● Material supplied:
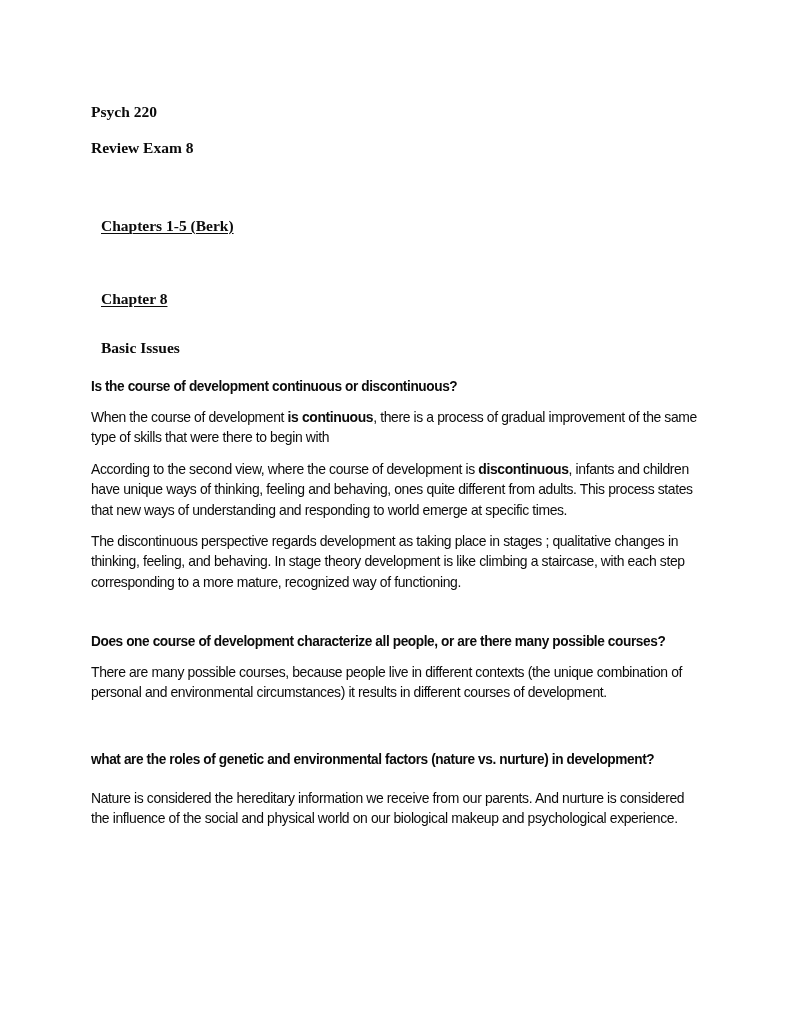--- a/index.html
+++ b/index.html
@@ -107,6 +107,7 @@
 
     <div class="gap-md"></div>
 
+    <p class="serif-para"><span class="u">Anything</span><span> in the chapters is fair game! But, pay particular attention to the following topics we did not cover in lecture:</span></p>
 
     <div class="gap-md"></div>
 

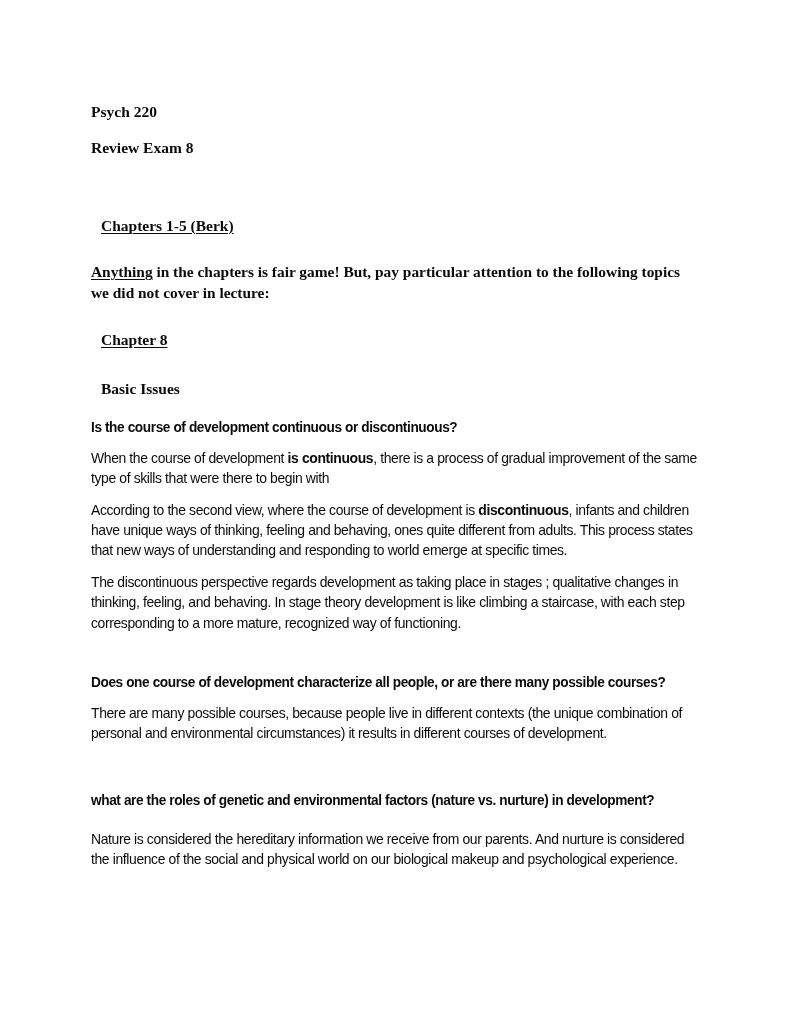--- a/index.html
+++ b/index.html
@@ -117,7 +117,7 @@
 
     <div class="gap-sm"></div>
 
-    <p class="sec-head">Basic Issues</p>
+    <p class="sec-head">This Issues</p>
 
     <div class="gap-sm"></div>
 

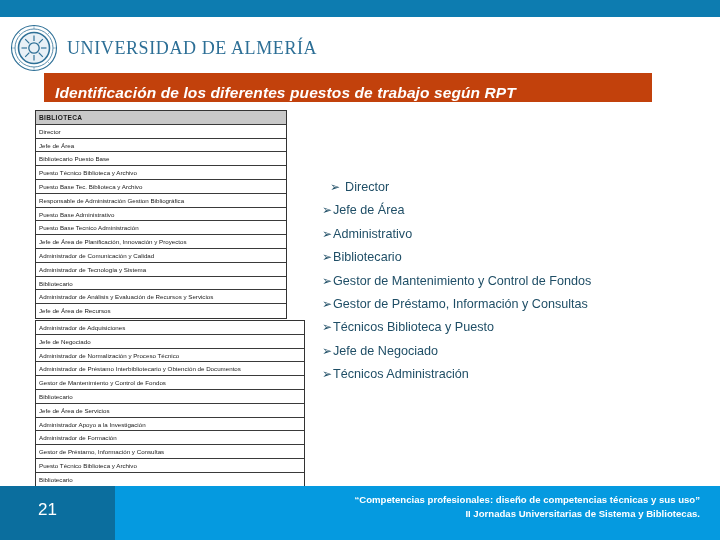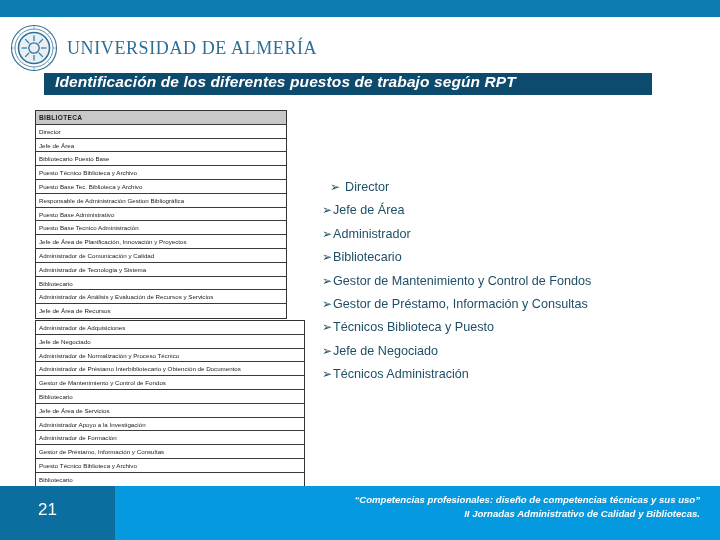--- a/index.html
+++ b/index.html
@@ -54,10 +54,10 @@
   .title-banner {
     position: absolute;
     left: 44px; top: 73px;
-    width: 608px; height: 22px;
-    background: #0c4a6e;
+    width: 608px; height: 29px;
+    background: #c2410c;
     display: flex;
-    align-items: flex-start;
+    align-items: flex-end;
   }
   .title-banner .title-text {
     color: #ffffff;

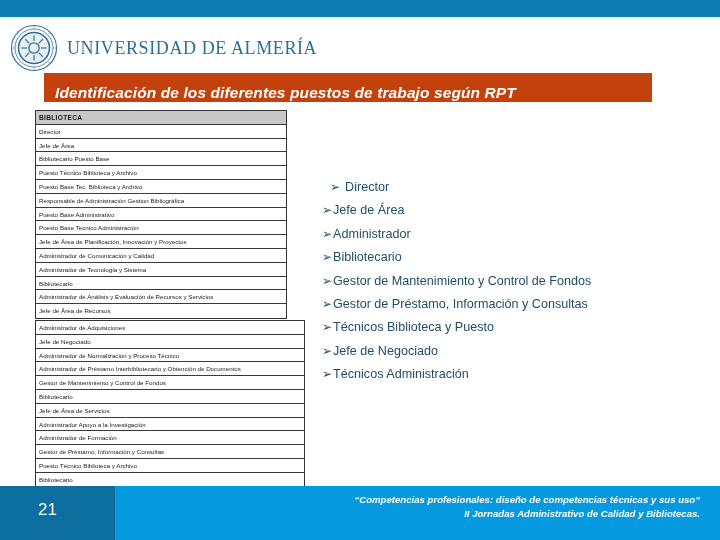--- a/index.html
+++ b/index.html
@@ -252,7 +252,7 @@
       </div>
       <div class="bullet-item">
         <span class="marker">➢</span>
-        <span>Administrador</span>
+        <span>Administrativo</span>
       </div>
       <div class="bullet-item">
         <span class="marker">➢</span>

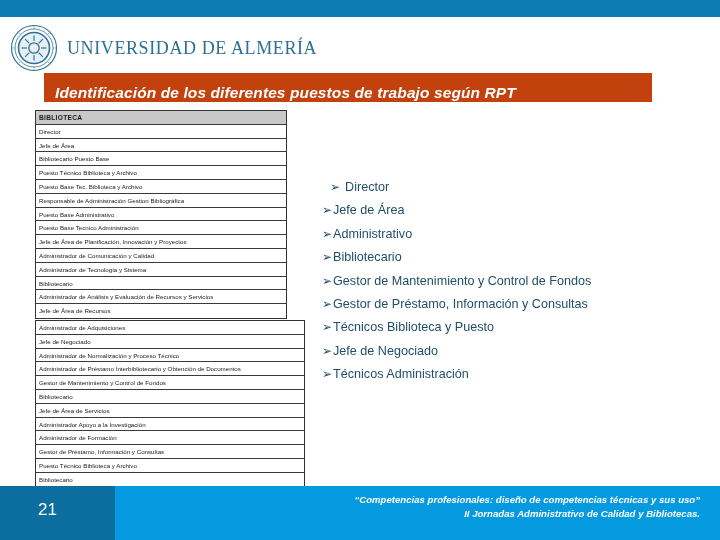--- a/index.html
+++ b/index.html
@@ -155,7 +155,6 @@
     right: 8px; top: 7px;
     text-align: right;
     color: #ffffff;
-    font-style: italic;
     font-weight: bold;
     font-size: 9.6px;
     line-height: 14px;

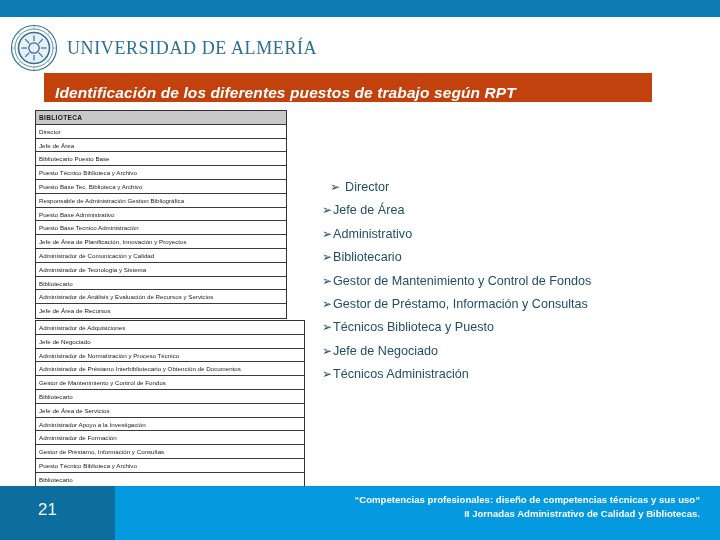--- a/index.html
+++ b/index.html
@@ -285,7 +285,7 @@
     <div class="slide-number">21</div>
     <div class="footer-lines">
       <div>“Competencias profesionales: diseño de competencias técnicas y sus uso”</div>
-      <div>II Jornadas Administrativo de Calidad y Bibliotecas.</div>
+      <div>II Jornadas Universitarias de Sistema y Bibliotecas.</div>
     </div>
   </div>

● Task prompt:
Do not include the images; transcribe the rest of the listing exactly.

● Solution for this task:
--- a/index.html
+++ b/index.html
@@ -107,6 +107,7 @@
 
     <div class="gap-md"></div>
 
+    <p class="serif-para"><span class="u">Anything</span><span> in the chapters is fair game! But, pay particular attention to the following topics we did not cover in lecture:</span></p>
 
     <div class="gap-md"></div>
 

--- a/index.html
+++ b/index.html
@@ -117,7 +117,7 @@
 
     <div class="gap-sm"></div>
 
-    <p class="sec-head">Basic Issues</p>
+    <p class="sec-head">This Issues</p>
 
     <div class="gap-sm"></div>
 

--- a/index.html
+++ b/index.html
@@ -54,10 +54,10 @@
   .title-banner {
     position: absolute;
     left: 44px; top: 73px;
-    width: 608px; height: 22px;
-    background: #0c4a6e;
+    width: 608px; height: 29px;
+    background: #c2410c;
     display: flex;
-    align-items: flex-start;
+    align-items: flex-end;
   }
   .title-banner .title-text {
     color: #ffffff;

--- a/index.html
+++ b/index.html
@@ -252,7 +252,7 @@
       </div>
       <div class="bullet-item">
         <span class="marker">➢</span>
-        <span>Administrador</span>
+        <span>Administrativo</span>
       </div>
       <div class="bullet-item">
         <span class="marker">➢</span>

--- a/index.html
+++ b/index.html
@@ -155,7 +155,6 @@
     right: 8px; top: 7px;
     text-align: right;
     color: #ffffff;
-    font-style: italic;
     font-weight: bold;
     font-size: 9.6px;
     line-height: 14px;

--- a/index.html
+++ b/index.html
@@ -285,7 +285,7 @@
     <div class="slide-number">21</div>
     <div class="footer-lines">
       <div>“Competencias profesionales: diseño de competencias técnicas y sus uso”</div>
-      <div>II Jornadas Administrativo de Calidad y Bibliotecas.</div>
+      <div>II Jornadas Universitarias de Sistema y Bibliotecas.</div>
     </div>
   </div>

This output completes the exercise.